[begin Source text]
Hello, and welcome to the Armenian News Network, Groong, Week in Review. We’re recording this show on Monday, November 8, 2021. This week we’re going to talk about the following major topics:

      The War in Artsakh, One Year Later

      Erika Olson visits the South Caucasus

      Internal political developments


To talk about these issues, we have with us:


Benyamin Poghosyan, who is the Chairman of the Yerevan based think tank Center for Political and Economic Strategic Studies, He was deputy director of the Institute for National Strategic Studies at the Ministry of Defense from 2010 to 2016 and the Vice President for Research, at the National Defense Research University from 2016 to 2019.

Topics This Week

The War in Artsakh: One year later


Taking Stock

It’s been one year since the tripartite statement of November 9, 2020 signaling the cease fire in the war in Artsakh. Despite the ceasefire stopping heavy fighting and despite Nikol Pashinyan pledging an “era of peace in the region”, there are many areas of uncertainty which we’ve consistently covered over the last year.

What is the state of affairs and assessment of the post-war processes, nearly one year later?

           To date, despite promises by Nikol Pashinyan, there’s no serious and impartial committee or process to investigate the failures that led to the war and its disastrous outcome.

           Our POWs are still in Baku.

           We lost swaths of strategic land AFTER the ceasefire under murky circumstances. Populated villages were split in half.

           Nikol Pashinyan himself stated in a recent interview that despite the ceasefire, things are not entirely quiet on the border with Azerbaijan, both in Artsakh and Armenia proper. In fact, Azerbaijani attacks against Artsakh seem to have gotten more brazen:

           On October 9, an Azerbaijani sniper shot an Armenian tractor driver working on his field with a Russian peacekeeper sitting in the passenger seat.

           Just today, on the road from Sepanakert to Shushi,  one more civilian was shot dead in broad daylight. This area is known to have a heavy peacekeeper presence.

      There’s uncertainty around the status of the roads that Armenia plans to connect from Azerbaijan proper to Nakhijevan.
[end Source text]
Task goal:
Continue the Week in Review notes on the war in Artsakh one year later, picking up after their final sentence about the roads Armenia plans to connect from Azerbaijan proper to Nakhijevan. The records play no part in the work and may be set aside.
[begin Listed records]
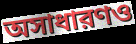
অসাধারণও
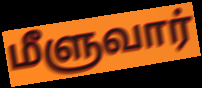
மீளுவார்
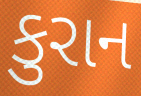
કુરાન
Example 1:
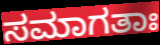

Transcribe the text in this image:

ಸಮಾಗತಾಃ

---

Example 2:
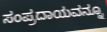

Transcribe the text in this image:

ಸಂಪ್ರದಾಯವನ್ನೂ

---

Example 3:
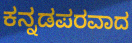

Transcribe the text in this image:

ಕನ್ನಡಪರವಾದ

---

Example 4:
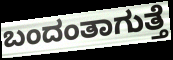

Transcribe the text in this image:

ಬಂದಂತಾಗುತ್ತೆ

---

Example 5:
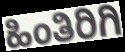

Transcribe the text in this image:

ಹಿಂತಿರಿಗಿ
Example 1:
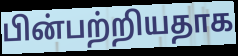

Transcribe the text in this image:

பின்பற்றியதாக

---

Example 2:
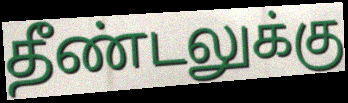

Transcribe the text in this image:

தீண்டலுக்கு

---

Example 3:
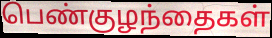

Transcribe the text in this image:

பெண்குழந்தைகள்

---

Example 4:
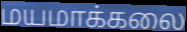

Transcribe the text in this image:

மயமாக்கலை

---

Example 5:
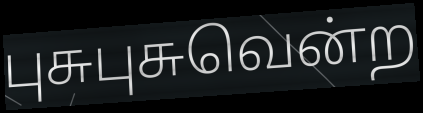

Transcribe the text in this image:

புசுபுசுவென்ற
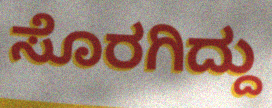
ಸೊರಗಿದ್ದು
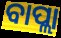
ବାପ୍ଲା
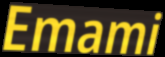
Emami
[end Listed records]
[begin Listed records]
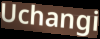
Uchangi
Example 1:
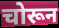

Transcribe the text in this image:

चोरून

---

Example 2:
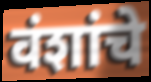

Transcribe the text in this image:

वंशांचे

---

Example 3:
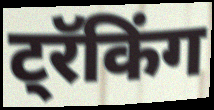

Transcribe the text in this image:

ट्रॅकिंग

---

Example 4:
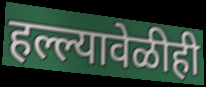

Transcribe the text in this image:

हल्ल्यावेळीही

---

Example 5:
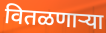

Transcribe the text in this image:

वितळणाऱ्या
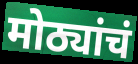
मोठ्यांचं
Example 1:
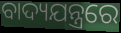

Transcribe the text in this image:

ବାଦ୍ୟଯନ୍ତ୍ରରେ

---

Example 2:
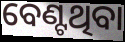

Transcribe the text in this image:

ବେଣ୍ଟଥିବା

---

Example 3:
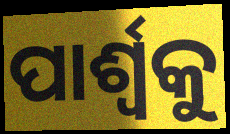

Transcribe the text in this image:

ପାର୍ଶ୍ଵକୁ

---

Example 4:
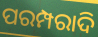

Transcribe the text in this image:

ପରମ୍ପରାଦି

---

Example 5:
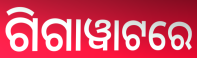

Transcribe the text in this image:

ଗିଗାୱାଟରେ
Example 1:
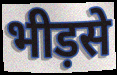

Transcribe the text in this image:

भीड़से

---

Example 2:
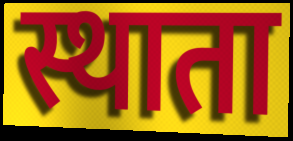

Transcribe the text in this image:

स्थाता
[end Listed records]
Exercise result:
Pashinyan’s interview on Armenian Public TV

      Pashinyan’s interview on Armenian Public TV

      On Point 9 of the statement

      He says that existing communication routes should be used and if in the course of utilization the need arises (such as when the amount of freight cargo is too voluminous), then new roads should be constructed.

      Also mentioned that communication (from Armenia through Azerbaijan) should be established not only with Russia and Iran , but also Turkey.

      What is the significance of this statement?

      On the 3+3 format:

      He said: “Armenia is interested in all forms of regional cooperation. The problem is in the details. … The 3+3 format should not have on its agenda issues which are already being discussed through other formats, specifically on issues of opening regional communications and regulation of the Nagorno-Karabakh issue... ”

      Denied Erdogan’s claim that there was a meeting between Aliyev and Pashinyan recently.


New Tripartite Meeting?

Now we know that following the November 9 ceasefire and a statement on January 11, 2021, that Armenia and Azerbaijan, with Russia’s mediation, are working on implementation of several points of the ceasefire statement, with a focus on “unblocking communication”. It’s been reported that Armenian and Azerbaijani deputy foreign ministers have already met 8 times as part of a tripartite Armenia-Azerbaijan-Russia working group.

As we’ve reported in the past, there is news that Armenia and Azerbaijan are working on a larger deal, including demarcation and delimitation of borders between the two countries. This news was most recently reported by Aliq Media’s Tatul Hakobyan and there were allegations that Pashinyan, Aliyev and Putin would meet on November 9, the one-year anniversary of the ceasefire to issue a new proclamation regarding this.

Late in October, when Hakobyan published his article, the Armenian government denied that such a meeting was being planned. Meanwhile, Putin’s spokesman Peskov issued a vague statement saying: “If such an agreement is reached, we will inform in due time”.

Well, this week Peskov himself confirmed that a (video) meeting is to be held this week between the three leaders. Amazingly, Pashinyan in his interview yesterday again seemed to deny this, saying that “at this moment” there is no meeting scheduled on Nov. 9

Why is there such a lack of transparency on the part of the Armenian government around the process? Who are the Armenian people to trust?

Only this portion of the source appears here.